Thursday, March 1, 2012

Books We Love: “Plunked” by Michael Northrop


Book Review by Jack Silbert
Super Bowl, NBA All-Star Game, blah blah blah. A serious subset of us sports fans spend the entire winter counting down to the only day that matters: When pitchers and catchers report. Baseball fans are a special breed—a bit more obsessive, a bit more nostalgic, a bit more introspective. And if you’ve noticed that the baseball fans in your life have been smiling a bit more recently, have a bit more “spring” in their steps, that’s because spring training is underway.


This year, 8-to-12-year-old baseball fans have even more reason to be happy, with the release of Michael Northrop’s winning novel Plunked. And even though it’s a sports book, it generally avoids the clichés of the genre, and in many ways is a gentle exploration of psyche and emotion.

Which shouldn’t scare anyone off. Baseball is the thinking-person’s game, after all. Fans spend a lot of time inside their own heads, imagining trades, replaying crucial at-bats, contemplating statistics. So it’s only fitting that things really get started here when our protagonist gets hit in the head with a pitched ball.

Now, that’s not a spoiler, don’t worry. You know going in that sixth-grader Jack Mogens is going to take one to the noggin. (The title is Plunked, after all.) As a result, I wonder if kids reading this will be as nervous as I was in the early going. Jack Mogens is such a sweet, friendly kid—we don’t want him to get hit. But we know he will. Is it going to happen at Little League practice? In the batting cage? During the first game? I was antsy each time Jack picked up a bat. (The book seems to follow the Syd Field screenwriting paradigm, so that errant fastball—a.k.a. plot point 1—doesn’t arrive until a third of the way in.)

Before that, Northrop has established Jack’s fear of getting hit. So then the rest of the book delves into a scenario that you don’t need to be a baseball fan to relate to: What happens if the thing you’re afraid of actually takes place? And how do you summon the strength to put yourself in that same situation again?

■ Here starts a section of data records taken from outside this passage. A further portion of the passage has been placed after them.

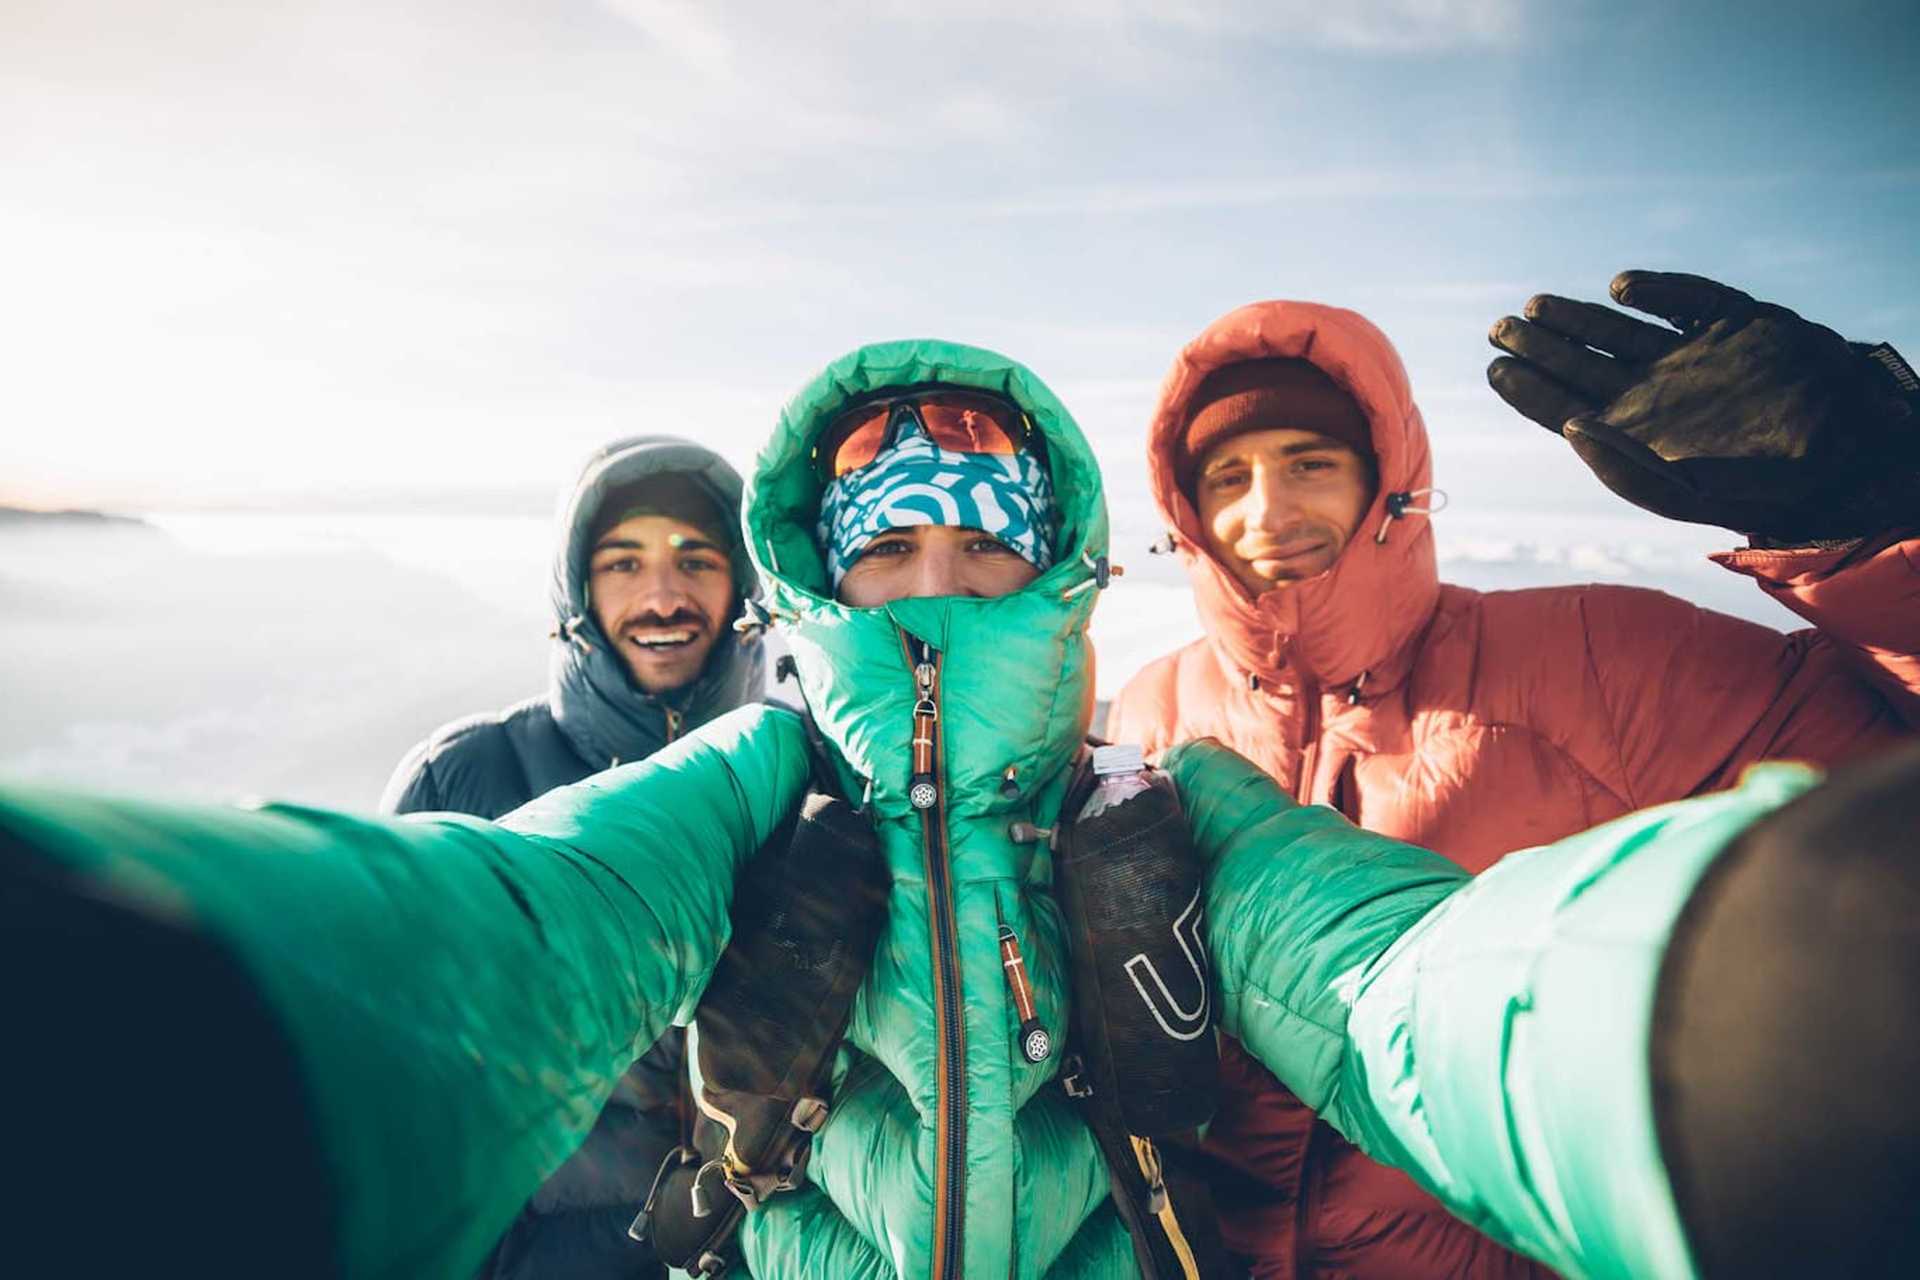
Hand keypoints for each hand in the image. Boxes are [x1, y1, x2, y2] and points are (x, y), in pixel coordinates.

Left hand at [1487, 270, 1919, 541]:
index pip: (1563, 406)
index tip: (1496, 367)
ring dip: (1575, 317)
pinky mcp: (1730, 323)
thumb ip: (1624, 468)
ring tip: (1532, 307)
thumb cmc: (1759, 486)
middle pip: (1578, 363)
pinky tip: (1622, 287)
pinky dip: (1655, 289)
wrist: (1843, 455)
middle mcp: (1653, 389)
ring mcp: (1687, 354)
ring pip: (1616, 329)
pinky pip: (1685, 299)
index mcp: (1633, 430)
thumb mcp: (1683, 493)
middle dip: (1537, 345)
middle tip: (1499, 328)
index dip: (1526, 387)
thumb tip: (1572, 428)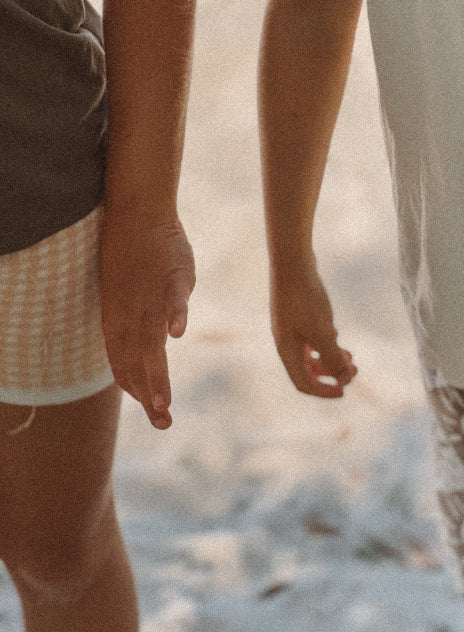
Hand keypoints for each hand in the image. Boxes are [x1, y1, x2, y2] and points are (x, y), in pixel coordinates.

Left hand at [99, 211, 195, 428]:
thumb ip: (153, 315)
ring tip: (162, 402)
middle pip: (135, 361)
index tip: (154, 410)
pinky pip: (172, 298)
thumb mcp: (137, 290)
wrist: (136, 209)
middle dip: (149, 395)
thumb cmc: (139, 249)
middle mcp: (130, 312)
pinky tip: (177, 334)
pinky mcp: (170, 275)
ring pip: (149, 341)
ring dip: (156, 373)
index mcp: (118, 318)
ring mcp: (149, 295)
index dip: (137, 388)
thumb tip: (172, 332)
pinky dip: (174, 315)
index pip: (124, 363)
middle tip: (162, 422)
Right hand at [271, 265, 356, 397]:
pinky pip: (311, 337)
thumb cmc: (305, 298)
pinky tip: (337, 335)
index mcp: (287, 351)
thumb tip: (345, 379)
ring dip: (330, 358)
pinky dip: (325, 342)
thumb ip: (333, 357)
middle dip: (331, 374)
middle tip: (354, 371)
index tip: (344, 390)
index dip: (323, 391)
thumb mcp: (322, 331)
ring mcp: (291, 327)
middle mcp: (286, 342)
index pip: (303, 383)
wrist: (292, 261)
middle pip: (308, 370)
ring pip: (310, 353)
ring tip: (350, 356)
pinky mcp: (297, 313)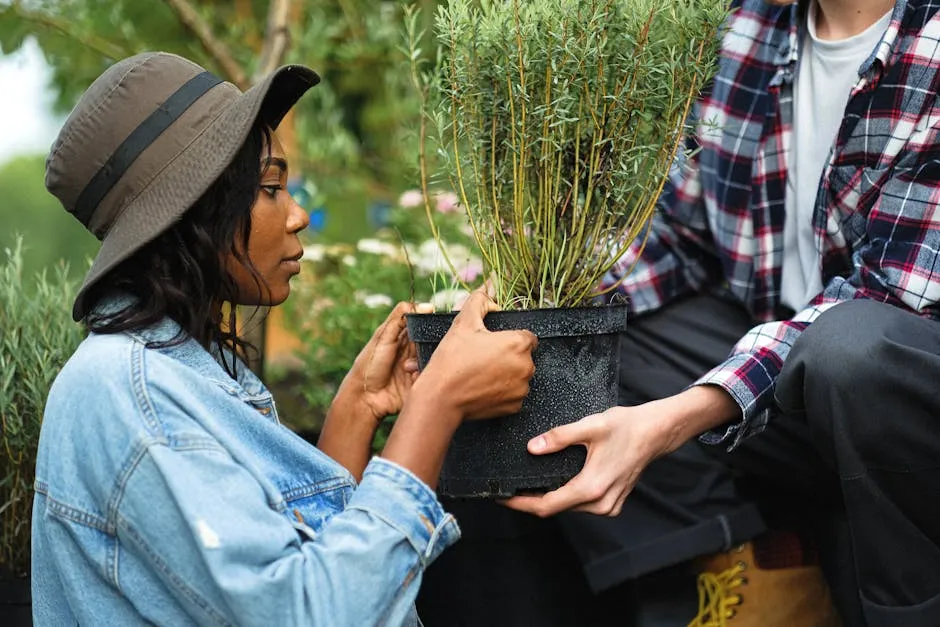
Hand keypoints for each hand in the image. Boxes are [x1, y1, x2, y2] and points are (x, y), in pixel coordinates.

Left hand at [338, 301, 426, 421]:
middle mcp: (414, 351)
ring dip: (422, 361)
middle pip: (433, 342)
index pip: (425, 325)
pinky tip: (410, 377)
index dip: (431, 324)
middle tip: (416, 349)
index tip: (432, 324)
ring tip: (406, 367)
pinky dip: (422, 375)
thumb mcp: (383, 336)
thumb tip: (427, 305)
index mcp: (405, 337)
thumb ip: (401, 317)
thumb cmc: (369, 364)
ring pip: (434, 358)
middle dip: (428, 344)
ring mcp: (418, 366)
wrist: (364, 397)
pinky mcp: (421, 382)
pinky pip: (431, 375)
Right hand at [381, 289, 537, 488]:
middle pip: (524, 356)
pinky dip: (502, 391)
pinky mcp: (515, 407)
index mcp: (519, 344)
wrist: (441, 398)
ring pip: (519, 375)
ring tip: (481, 373)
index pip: (527, 336)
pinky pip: (513, 394)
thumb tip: (489, 283)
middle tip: (482, 357)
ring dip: (506, 373)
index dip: (509, 337)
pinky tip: (484, 387)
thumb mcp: (463, 323)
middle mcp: (527, 367)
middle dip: (508, 355)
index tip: (492, 342)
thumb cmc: (452, 359)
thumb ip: (480, 300)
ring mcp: (522, 389)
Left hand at [502, 386, 738, 516]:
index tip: (501, 497)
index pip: (547, 506)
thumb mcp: (590, 426)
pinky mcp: (612, 503)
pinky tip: (554, 481)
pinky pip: (581, 505)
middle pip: (555, 509)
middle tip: (509, 487)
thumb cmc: (627, 427)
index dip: (521, 504)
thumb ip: (559, 438)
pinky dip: (565, 496)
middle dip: (531, 500)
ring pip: (568, 508)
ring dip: (549, 498)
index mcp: (592, 487)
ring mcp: (608, 506)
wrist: (656, 432)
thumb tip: (532, 448)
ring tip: (527, 484)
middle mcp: (600, 503)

As for the baseball talk (and there’s a lot of it): The lingo of the game and descriptions of plays all ring true. Northrop obviously isn’t someone who just looked up “baseball” on Wikipedia 20 minutes before starting the book. In fact, he was a baseball editor at Sports Illustrated Kids for five years. Northrop is clearly a fan, writing about fans, for fans. And yet it never gets too wonky—you don’t have to be a seasoned Little Leaguer to appreciate Plunked.

This is Northrop’s first middle-grades offering. His first two books, Gentlemenand Trapped,were well-received young-adult titles. But here, Northrop is clearly at ease with the language and feelings of the sixth-grade set. Importantly, Jack is in an elementary school, where sixth graders rule the roost. They behave like little adults, but are still so young in so many ways. Northrop perfectly captures that dichotomy.

In-between all the baseball, we get nice little glimpses of Jack’s world. School-bus and cafeteria politics. The deep loyalty and easy crumbling of young friendships. There’s the requisite super-talented girl on the team, who makes Jack feel kind of funny inside even if he can’t really understand it. There are parents who don’t get along all the time. (Jack knows how they’re doing by how far apart they sit on the couch when watching TV.) And there’s that pervasive sense that every event is super-important and charged with drama.

Should I say something less than glowing about Plunked? OK, if you’re twisting my arm. I’m not sure how I feel about having a mean-kid character nicknamed “Malfoy.” Sure, it’s a nice tip of the (baseball) cap to the still-reigning champ of kids’ literature. But saying that he acts and even looks like Malfoy—with a mean father to boot—it’s too easy to picture him, and that feels a bit like shorthand.

A minor complaint, though, about what is really a very nice piece of work. And now is the perfect time to read it. Opening Day is still more than a month away, after all.

Jack Silbert is a writer of children's books, restaurant reviews, witty essays, and the like. He lives in Hoboken, N.J.